The records that follow must be reproduced in full, exactly as written.

Saved data entries
──────────────────────────────
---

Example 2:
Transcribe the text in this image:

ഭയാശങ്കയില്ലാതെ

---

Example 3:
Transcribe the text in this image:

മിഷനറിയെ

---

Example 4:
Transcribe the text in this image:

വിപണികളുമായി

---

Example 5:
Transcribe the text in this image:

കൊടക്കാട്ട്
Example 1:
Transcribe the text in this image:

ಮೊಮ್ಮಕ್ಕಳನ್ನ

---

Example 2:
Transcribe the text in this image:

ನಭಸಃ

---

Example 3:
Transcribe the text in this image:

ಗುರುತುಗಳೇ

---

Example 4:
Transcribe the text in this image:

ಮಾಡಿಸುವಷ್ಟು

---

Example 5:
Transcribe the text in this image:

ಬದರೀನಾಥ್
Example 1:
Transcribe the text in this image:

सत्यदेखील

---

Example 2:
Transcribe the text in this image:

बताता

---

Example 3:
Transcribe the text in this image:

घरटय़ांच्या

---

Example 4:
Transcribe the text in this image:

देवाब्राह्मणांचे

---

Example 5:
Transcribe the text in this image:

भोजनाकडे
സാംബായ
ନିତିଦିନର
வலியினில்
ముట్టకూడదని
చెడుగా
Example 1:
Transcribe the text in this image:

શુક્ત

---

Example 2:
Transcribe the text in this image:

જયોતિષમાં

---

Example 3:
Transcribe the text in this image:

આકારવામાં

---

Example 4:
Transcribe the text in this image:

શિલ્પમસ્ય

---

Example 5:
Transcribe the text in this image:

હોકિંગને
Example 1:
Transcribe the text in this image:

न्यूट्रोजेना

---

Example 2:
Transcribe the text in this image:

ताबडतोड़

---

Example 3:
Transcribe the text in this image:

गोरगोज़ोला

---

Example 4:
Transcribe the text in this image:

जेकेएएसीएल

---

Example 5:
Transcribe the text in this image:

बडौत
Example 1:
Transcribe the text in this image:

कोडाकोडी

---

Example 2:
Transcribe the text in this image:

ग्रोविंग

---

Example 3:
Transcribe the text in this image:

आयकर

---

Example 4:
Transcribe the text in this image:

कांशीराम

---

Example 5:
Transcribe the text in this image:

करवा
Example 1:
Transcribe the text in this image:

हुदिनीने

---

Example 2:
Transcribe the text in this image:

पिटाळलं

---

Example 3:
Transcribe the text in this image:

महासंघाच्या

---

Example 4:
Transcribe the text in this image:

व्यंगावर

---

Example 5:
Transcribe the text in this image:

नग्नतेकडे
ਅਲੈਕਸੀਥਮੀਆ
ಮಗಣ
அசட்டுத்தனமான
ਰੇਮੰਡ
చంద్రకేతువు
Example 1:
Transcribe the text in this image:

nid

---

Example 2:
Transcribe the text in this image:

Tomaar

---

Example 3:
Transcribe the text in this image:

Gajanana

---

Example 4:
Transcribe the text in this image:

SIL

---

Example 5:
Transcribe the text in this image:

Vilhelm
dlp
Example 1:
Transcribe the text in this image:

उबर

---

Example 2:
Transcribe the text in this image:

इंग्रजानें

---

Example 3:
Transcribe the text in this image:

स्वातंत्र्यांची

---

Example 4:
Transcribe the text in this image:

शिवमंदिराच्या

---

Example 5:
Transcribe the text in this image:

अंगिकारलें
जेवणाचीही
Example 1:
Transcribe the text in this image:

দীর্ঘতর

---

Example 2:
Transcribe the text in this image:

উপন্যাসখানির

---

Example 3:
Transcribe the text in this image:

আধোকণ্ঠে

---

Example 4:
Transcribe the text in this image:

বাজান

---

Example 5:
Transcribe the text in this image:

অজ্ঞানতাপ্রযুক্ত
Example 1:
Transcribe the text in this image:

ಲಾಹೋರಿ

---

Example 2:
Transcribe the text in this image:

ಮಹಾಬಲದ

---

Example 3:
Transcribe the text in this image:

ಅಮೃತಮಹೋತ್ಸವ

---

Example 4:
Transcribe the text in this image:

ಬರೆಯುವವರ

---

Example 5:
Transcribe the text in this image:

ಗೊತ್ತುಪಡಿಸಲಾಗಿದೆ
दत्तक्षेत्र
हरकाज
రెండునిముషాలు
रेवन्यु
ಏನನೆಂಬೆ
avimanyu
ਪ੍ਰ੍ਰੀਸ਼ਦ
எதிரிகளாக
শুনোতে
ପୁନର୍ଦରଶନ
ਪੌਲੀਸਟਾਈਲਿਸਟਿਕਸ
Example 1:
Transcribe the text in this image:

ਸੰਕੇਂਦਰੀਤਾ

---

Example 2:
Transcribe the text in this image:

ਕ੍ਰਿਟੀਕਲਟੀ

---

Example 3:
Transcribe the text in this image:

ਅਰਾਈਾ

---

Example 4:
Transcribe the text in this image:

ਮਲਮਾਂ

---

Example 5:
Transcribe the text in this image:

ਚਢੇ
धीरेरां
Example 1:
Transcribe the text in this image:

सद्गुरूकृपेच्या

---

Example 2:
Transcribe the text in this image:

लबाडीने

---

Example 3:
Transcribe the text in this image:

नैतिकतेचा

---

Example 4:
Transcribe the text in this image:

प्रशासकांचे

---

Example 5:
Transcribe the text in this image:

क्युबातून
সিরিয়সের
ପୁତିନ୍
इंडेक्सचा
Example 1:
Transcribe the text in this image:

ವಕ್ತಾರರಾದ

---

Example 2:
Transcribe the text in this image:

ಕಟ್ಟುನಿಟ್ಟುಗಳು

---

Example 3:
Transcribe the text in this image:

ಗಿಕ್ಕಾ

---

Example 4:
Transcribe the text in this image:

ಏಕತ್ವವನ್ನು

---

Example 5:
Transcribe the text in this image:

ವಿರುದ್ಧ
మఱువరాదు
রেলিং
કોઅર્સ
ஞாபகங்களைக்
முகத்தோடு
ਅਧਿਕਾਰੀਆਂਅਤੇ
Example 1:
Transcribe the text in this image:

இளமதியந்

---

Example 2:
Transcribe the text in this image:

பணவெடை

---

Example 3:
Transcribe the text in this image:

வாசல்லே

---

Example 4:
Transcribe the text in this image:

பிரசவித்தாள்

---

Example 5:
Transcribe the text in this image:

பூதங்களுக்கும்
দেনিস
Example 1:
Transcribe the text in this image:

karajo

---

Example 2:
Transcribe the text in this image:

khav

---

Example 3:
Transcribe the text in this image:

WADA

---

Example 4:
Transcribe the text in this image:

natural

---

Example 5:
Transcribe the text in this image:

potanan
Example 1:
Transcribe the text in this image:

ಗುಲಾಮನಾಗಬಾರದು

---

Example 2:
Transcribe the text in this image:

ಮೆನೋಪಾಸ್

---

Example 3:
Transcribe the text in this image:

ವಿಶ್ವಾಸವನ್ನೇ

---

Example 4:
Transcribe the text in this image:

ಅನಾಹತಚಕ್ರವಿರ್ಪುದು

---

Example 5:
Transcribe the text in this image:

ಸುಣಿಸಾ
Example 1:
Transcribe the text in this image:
──────────────────────────────
▶ _Written solution_
---

Example 2:
Transcribe the text in this image:

ഭയാശങ്കയില്ലാതെ

---

Example 3:
Transcribe the text in this image:

മിഷനറിയെ

---

Example 4:
Transcribe the text in this image:

വിപണികളുമായി

---

Example 5:
Transcribe the text in this image:

കൊടക്കാട്ട്
Example 1:
Transcribe the text in this image:

ಮೊಮ್ಮಕ್ಕಳನ್ನ

---

Example 2:
Transcribe the text in this image:

ನಭಸಃ

---

Example 3:
Transcribe the text in this image:

ಗುರುತುಗಳೇ

---

Example 4:
Transcribe the text in this image:

ಮಾಡಿಸುವಷ್ಟು

---

Example 5:
Transcribe the text in this image:

ಬದರೀನಾಥ್
Example 1:
Transcribe the text in this image:

सत्यदेखील

---

Example 2:
Transcribe the text in this image:

बताता

---

Example 3:
Transcribe the text in this image:

घरटय़ांच्या

---

Example 4:
Transcribe the text in this image:

देवाब्राह्मणांचे

---

Example 5:
Transcribe the text in this image:

भोजनाकडे
സാംബായ
ନିତିଦିନର
வலியினில்
ముట్టకూడదని
చెడుగా
Example 1:
Transcribe the text in this image:

શુક્ત

---

Example 2:
Transcribe the text in this image:

જયોતિષમાં

---

Example 3:
Transcribe the text in this image:

આકારવામાં

---

Example 4:
Transcribe the text in this image:

શિલ્પમસ્ય

---

Example 5:
Transcribe the text in this image:

હોકિંગને
Example 1:
Transcribe the text in this image:

न्यूट्रोजेना

---

Example 2:
Transcribe the text in this image:

ताबडतोड़

---

Example 3:
Transcribe the text in this image:

गोरगोज़ोला

---

Example 4:
Transcribe the text in this image:

जेकेएएसीएल

---

Example 5:
Transcribe the text in this image:

बडौत
Example 1:
Transcribe the text in this image:

कोडाकोडी

---

Example 2:
Transcribe the text in this image:

ग्रोविंग

---

Example 3:
Transcribe the text in this image:

आयकर

---

Example 4:
Transcribe the text in this image:

कांशीराम

---

Example 5:
Transcribe the text in this image:

करवा
Example 1:
Transcribe the text in this image:

हुदिनीने

---

Example 2:
Transcribe the text in this image:

पिटाळलं

---

Example 3:
Transcribe the text in this image:

महासंघाच्या

---

Example 4:
Transcribe the text in this image:

व्यंगावर

---

Example 5:
Transcribe the text in this image:

नग्नतेकडे
ਅਲੈਕਸੀਥਮੀਆ
ಮಗಣ
அசட்டுத்தனமான
ਰੇਮੰਡ
చంద్రకేతువు
Example 1:
Transcribe the text in this image:

nid

---

Example 2:
Transcribe the text in this image:

Tomaar

---

Example 3:
Transcribe the text in this image:

Gajanana

---

Example 4:
Transcribe the text in this image:

SIL

---

Example 5:
Transcribe the text in this image:

Vilhelm
dlp
Example 1:
Transcribe the text in this image:

उबर

---

Example 2:
Transcribe the text in this image:

इंग्रजानें

---

Example 3:
Transcribe the text in this image:

स्वातंत्र्यांची

---

Example 4:
Transcribe the text in this image:

शिवमंदिराच्या

---

Example 5:
Transcribe the text in this image:

अंगिकारलें
जेवणाचीही
Example 1:
Transcribe the text in this image:

দীর্ঘতর

---

Example 2:
Transcribe the text in this image:

উপন্যাসখানির

---

Example 3:
Transcribe the text in this image:

আধোকণ্ঠে

---

Example 4:
Transcribe the text in this image:

বাজান

---

Example 5:
Transcribe the text in this image:

অজ্ঞানতাপ্রযুক্ত
Example 1:
Transcribe the text in this image:

ಲಾಹೋರಿ

---

Example 2:
Transcribe the text in this image:

ಮಹಾಬಲದ

---

Example 3:
Transcribe the text in this image:

ಅಮೃತಮಹೋತ್ಸವ

---

Example 4:
Transcribe the text in this image:

ಬರೆಯುವವರ

---

Example 5:
Transcribe the text in this image:

ಗೊತ್ತುಪಡಿಸಲಾಗಿದೆ
दत्तक्षेत्र
हरकाज
రెండునిముషాలు
रेवन्यु
ಏನನೆಂಬೆ
avimanyu
ਪ੍ਰ੍ਰੀਸ਼ਦ
எதிரிகளாக
শুনোতে
ପୁନର୍ଦରଶନ
ਪੌਲੀਸਟਾਈਲਿਸਟਿਕਸ
Example 1:
Transcribe the text in this image:

ਸੰਕੇਂਦਰੀਤਾ

---

Example 2:
Transcribe the text in this image:

ਕ੍ਰਿਟੀਕਲਟੀ

---

Example 3:
Transcribe the text in this image:

ਅਰਾਈਾ

---

Example 4:
Transcribe the text in this image:

ਮਲਮਾਂ

---

Example 5:
Transcribe the text in this image:

ਚਢੇ
धीरेरां
Example 1:
Transcribe the text in this image:

सद्गुरूकृपेच्या

---

Example 2:
Transcribe the text in this image:

लबाडीने

---

Example 3:
Transcribe the text in this image:

नैतिकतेचा

---

Example 4:
Transcribe the text in this image:

प्रशासकांचे

---

Example 5:
Transcribe the text in this image:

क्युबातून
সিরিয়সের
ପୁତିନ୍
इंडेक्सचा
Example 1:
Transcribe the text in this image:

ವಕ್ತಾರರಾದ

---

Example 2:
Transcribe the text in this image:

ಕಟ್ಟುನಿಟ್ಟುಗಳು

---

Example 3:
Transcribe the text in this image:

ಗಿಕ್ಕಾ

---

Example 4:
Transcribe the text in this image:

ಏಕತ್ವವನ್ನು

---

Example 5:
Transcribe the text in this image:

ವಿರುದ್ಧ
మఱువరాదు
রেলিং
કોઅર્સ
ஞாபகங்களைக்
முகத்தோடு
ਅਧਿਕਾਰੀਆਂਅਤੇ
Example 1:
Transcribe the text in this image:

இளமதியந்

---

Example 2:
Transcribe the text in this image:

பணவெடை

---

Example 3:
Transcribe the text in this image:

வாசல்லே

---

Example 4:
Transcribe the text in this image:

பிரசவித்தாள்

---

Example 5:
Transcribe the text in this image:

பூதங்களுக்கும்
দেনিস
Example 1:
Transcribe the text in this image:

karajo

---

Example 2:
Transcribe the text in this image:

khav

---

Example 3:
Transcribe the text in this image:

WADA

---

Example 4:
Transcribe the text in this image:

natural

---

Example 5:
Transcribe the text in this image:

potanan
Example 1:
Transcribe the text in this image:

ಗುಲಾಮನಾಗಬಾರದು

---

Example 2:
Transcribe the text in this image:

ಮೆನೋಪಾಸ್

---

Example 3:
Transcribe the text in this image:

ವಿಶ್ವಾಸವನ್ನೇ

---

Example 4:
Transcribe the text in this image:

ಅನಾಹತಚಕ್ರವಿರ್ಪುದು

---

Example 5:
Transcribe the text in this image:

ಸುಣಿಸಾ
Example 1:
Transcribe the text in this image:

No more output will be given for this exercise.